Extracted page text data
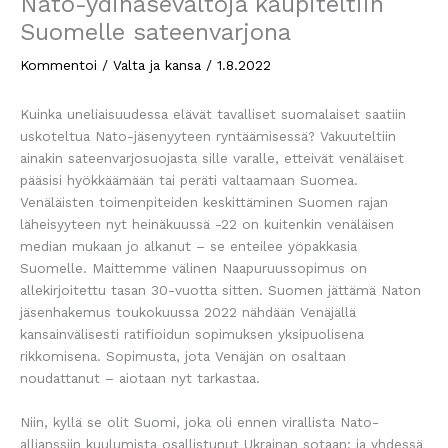
Nato-ydinasevaltoja kaupiteltiin
Suomelle sateenvarjona
Kommentoi
/
Valta ja kansa
/
1.8.2022
Kuinka uneliaisuudessa elävät tavalliset suomalaiset saatiin
uskoteltua Nato-jäsenyyteen ryntäämisessä? Vakuuteltiin
ainakin sateenvarjosuojasta sille varalle, etteivät venäläiset
pääsisi hyökkäämään tai peräti valtaamaan Suomea.
Venäläisten toimenpiteiden keskittäminen Suomen rajan
läheisyyteen nyt heinäkuussä -22 on kuitenkin venäläisen
median mukaan jo alkanut – se enteilee yöpakkasia
Suomelle. Maittemme välinen Naapuruussopimus on
allekirjoitettu tasan 30-vuotta sitten. Suomen jättämä Naton
jäsenhakemus toukokuussa 2022 nähdään Venäjällä
kansainvälisesti ratifioidun sopimuksen yksipuolisena
rikkomisena. Sopimusta, jota Venäjän on osaltaan
noudattanut – aiotaan nyt tarkastaa.
Niin, kyllä se olit Suomi, joka oli ennen virallista Nato-
allianssiin kuulumista osallistunut Ukrainan sotaan; ja yhdessä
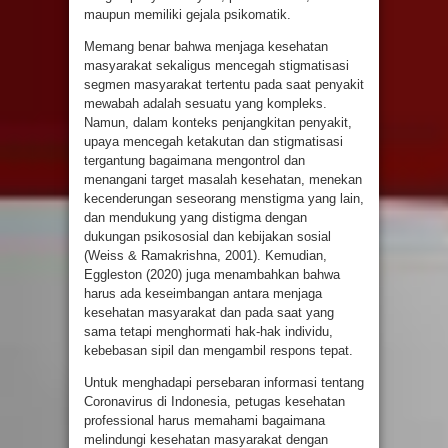
maupun memiliki gejala psikomatik.
Memang benar bahwa menjaga kesehatan
masyarakat sekaligus mencegah stigmatisasi
segmen masyarakat tertentu pada saat penyakit
mewabah adalah sesuatu yang kompleks.
Namun, dalam konteks penjangkitan penyakit,
upaya mencegah ketakutan dan stigmatisasi
tergantung bagaimana mengontrol dan
menangani target masalah kesehatan, menekan
kecenderungan seseorang menstigma yang lain,
dan mendukung yang distigma dengan
dukungan psikososial dan kebijakan sosial
(Weiss & Ramakrishna, 2001). Kemudian,
Eggleston (2020) juga menambahkan bahwa
harus ada keseimbangan antara menjaga
kesehatan masyarakat dan pada saat yang
sama tetapi menghormati hak-hak individu,
kebebasan sipil dan mengambil respons tepat.
Untuk menghadapi persebaran informasi tentang
Coronavirus di Indonesia, petugas kesehatan
professional harus memahami bagaimana
melindungi kesehatan masyarakat dengan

* _Action item_
Write out every line in the data that holds the string "dengan".

* _Answer section_
dan mendukung yang distigma dengan
melindungi kesehatan masyarakat dengan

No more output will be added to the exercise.